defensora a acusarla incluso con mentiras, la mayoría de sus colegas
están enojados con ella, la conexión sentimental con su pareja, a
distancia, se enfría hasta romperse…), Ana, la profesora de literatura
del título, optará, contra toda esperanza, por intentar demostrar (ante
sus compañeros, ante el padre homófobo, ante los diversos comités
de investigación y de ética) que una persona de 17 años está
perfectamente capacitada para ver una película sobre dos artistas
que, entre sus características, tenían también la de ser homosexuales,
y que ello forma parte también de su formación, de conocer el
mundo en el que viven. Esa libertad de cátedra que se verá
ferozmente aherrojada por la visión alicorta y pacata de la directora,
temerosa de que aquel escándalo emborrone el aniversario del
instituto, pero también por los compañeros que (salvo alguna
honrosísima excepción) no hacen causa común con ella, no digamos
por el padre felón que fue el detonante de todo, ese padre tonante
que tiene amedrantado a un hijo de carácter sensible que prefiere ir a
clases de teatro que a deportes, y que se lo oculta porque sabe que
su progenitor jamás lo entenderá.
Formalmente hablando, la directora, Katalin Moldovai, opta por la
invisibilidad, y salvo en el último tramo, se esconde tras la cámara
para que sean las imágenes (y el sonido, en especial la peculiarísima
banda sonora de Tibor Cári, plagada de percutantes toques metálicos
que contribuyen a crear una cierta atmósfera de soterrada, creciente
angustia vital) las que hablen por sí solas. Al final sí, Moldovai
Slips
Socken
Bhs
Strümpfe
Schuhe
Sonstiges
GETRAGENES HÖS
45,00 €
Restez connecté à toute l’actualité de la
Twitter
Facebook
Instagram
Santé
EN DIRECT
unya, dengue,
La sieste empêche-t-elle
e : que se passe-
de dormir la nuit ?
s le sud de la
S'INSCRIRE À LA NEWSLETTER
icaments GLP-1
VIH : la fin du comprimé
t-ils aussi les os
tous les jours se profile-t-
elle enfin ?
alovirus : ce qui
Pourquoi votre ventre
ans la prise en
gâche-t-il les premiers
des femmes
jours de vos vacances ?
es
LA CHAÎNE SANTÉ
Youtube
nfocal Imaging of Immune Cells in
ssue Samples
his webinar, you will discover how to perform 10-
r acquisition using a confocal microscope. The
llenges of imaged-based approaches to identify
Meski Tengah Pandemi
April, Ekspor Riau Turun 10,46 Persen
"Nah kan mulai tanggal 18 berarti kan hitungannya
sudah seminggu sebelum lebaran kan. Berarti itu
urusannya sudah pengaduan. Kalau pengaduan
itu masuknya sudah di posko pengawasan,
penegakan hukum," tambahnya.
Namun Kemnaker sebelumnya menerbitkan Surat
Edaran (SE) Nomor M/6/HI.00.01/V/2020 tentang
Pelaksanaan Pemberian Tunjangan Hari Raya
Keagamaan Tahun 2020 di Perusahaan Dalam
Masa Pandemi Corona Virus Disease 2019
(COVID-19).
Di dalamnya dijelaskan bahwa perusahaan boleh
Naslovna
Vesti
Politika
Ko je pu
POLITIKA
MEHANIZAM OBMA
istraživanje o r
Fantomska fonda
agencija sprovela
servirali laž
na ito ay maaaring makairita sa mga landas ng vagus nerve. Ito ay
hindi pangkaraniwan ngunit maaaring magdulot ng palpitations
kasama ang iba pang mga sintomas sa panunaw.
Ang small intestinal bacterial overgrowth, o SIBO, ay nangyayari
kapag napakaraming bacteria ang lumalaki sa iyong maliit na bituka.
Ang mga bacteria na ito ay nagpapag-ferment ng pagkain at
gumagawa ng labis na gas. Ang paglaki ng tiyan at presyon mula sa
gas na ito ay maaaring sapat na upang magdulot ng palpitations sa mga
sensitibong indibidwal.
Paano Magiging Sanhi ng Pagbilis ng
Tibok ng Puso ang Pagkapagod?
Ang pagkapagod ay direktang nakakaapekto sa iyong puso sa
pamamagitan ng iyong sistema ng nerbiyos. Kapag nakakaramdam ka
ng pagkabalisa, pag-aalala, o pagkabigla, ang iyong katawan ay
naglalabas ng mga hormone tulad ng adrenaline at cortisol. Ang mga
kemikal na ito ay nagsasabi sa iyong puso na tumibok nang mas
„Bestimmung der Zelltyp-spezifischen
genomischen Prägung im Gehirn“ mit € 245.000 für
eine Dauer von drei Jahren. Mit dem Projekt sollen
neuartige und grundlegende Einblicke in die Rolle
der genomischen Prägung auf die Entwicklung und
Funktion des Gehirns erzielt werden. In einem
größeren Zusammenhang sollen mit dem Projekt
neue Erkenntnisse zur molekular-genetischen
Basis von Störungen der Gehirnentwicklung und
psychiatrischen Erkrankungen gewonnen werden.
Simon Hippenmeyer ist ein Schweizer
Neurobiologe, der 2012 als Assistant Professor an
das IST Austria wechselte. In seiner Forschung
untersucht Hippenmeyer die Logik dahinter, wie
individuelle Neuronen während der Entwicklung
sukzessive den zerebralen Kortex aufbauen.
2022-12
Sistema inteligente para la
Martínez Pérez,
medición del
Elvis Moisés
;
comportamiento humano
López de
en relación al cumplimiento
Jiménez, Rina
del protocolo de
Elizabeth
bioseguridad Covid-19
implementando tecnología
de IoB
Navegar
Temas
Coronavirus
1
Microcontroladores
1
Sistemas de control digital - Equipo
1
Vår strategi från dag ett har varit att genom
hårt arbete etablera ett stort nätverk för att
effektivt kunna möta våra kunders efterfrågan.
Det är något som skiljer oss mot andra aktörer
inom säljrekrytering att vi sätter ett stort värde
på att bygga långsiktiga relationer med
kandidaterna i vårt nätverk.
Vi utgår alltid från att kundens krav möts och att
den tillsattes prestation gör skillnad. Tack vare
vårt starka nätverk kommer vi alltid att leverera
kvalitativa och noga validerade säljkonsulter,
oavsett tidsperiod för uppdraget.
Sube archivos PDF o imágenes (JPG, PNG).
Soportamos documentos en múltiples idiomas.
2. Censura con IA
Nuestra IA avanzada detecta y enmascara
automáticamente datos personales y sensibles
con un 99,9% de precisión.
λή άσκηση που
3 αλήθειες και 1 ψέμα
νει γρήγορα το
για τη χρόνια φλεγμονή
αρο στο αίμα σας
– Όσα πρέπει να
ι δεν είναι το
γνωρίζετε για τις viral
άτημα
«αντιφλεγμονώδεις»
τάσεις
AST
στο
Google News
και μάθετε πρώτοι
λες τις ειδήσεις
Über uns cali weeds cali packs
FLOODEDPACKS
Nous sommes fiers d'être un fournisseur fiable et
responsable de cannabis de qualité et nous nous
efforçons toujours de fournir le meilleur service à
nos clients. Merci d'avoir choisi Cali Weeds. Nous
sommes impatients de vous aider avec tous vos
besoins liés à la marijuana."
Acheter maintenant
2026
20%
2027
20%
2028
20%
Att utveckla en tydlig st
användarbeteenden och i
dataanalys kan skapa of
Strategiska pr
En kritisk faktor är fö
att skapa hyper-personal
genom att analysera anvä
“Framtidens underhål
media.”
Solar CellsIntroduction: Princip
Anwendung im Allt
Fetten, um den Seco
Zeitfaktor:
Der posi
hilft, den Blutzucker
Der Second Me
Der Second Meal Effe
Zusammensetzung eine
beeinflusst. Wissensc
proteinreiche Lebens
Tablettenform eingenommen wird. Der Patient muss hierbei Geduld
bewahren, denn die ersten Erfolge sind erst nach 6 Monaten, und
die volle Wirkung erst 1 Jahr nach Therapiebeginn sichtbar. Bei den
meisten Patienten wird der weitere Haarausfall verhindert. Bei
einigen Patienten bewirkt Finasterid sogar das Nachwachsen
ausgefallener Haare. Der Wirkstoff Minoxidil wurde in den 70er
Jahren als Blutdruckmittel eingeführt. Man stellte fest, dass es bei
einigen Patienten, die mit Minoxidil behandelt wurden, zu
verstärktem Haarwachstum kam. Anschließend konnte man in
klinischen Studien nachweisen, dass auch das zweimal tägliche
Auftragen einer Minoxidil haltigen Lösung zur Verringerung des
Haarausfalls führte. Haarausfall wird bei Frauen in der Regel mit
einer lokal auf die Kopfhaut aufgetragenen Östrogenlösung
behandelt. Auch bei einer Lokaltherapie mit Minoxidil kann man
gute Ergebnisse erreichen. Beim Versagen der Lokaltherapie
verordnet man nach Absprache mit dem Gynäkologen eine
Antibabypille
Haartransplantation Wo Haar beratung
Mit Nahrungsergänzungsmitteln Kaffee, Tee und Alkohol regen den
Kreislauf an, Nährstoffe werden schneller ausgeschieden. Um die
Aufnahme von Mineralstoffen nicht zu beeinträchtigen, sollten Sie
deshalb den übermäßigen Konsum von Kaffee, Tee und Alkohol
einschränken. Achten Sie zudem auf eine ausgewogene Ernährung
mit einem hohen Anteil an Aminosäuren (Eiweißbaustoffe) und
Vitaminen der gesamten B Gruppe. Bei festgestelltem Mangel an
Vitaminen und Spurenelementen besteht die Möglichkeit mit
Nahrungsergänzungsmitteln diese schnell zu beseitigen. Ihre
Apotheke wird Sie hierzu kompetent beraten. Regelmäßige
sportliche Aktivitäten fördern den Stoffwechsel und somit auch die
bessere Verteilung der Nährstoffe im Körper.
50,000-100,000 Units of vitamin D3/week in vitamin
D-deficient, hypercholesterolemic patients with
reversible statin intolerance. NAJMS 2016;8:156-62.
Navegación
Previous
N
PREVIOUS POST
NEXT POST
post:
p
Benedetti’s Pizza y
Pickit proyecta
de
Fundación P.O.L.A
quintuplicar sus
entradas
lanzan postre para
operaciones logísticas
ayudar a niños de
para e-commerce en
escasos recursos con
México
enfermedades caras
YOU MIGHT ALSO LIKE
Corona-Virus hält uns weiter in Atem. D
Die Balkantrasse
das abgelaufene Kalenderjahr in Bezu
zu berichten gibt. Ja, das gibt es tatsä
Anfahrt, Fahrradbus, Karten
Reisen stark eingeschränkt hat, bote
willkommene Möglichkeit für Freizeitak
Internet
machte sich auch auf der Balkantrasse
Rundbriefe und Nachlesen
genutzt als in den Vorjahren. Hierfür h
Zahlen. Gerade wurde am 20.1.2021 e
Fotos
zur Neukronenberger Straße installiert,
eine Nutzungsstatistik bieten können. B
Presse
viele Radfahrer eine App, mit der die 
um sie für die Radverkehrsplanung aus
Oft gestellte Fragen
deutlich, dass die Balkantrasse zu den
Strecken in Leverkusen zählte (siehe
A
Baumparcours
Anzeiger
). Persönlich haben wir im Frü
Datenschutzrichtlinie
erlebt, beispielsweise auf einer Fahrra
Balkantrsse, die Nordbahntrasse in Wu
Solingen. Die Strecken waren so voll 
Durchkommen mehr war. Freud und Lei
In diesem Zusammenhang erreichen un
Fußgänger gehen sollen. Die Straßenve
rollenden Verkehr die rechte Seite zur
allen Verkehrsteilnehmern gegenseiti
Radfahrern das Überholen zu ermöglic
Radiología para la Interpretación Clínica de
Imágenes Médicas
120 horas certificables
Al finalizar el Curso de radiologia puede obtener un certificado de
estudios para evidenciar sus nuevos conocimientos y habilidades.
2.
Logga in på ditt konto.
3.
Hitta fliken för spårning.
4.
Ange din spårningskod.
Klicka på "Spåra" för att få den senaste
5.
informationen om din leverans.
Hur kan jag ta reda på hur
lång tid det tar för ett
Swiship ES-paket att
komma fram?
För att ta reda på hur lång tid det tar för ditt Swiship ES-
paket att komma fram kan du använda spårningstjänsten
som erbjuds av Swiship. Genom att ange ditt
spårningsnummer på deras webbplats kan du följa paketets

#### [Task directions]
Pull every line containing the word "Lokaltherapie" out of the material and copy it.

#### [Result of this task]
behandelt. Auch bei einer Lokaltherapie mit Minoxidil kann man
gute Ergebnisse erreichen. Beim Versagen der Lokaltherapie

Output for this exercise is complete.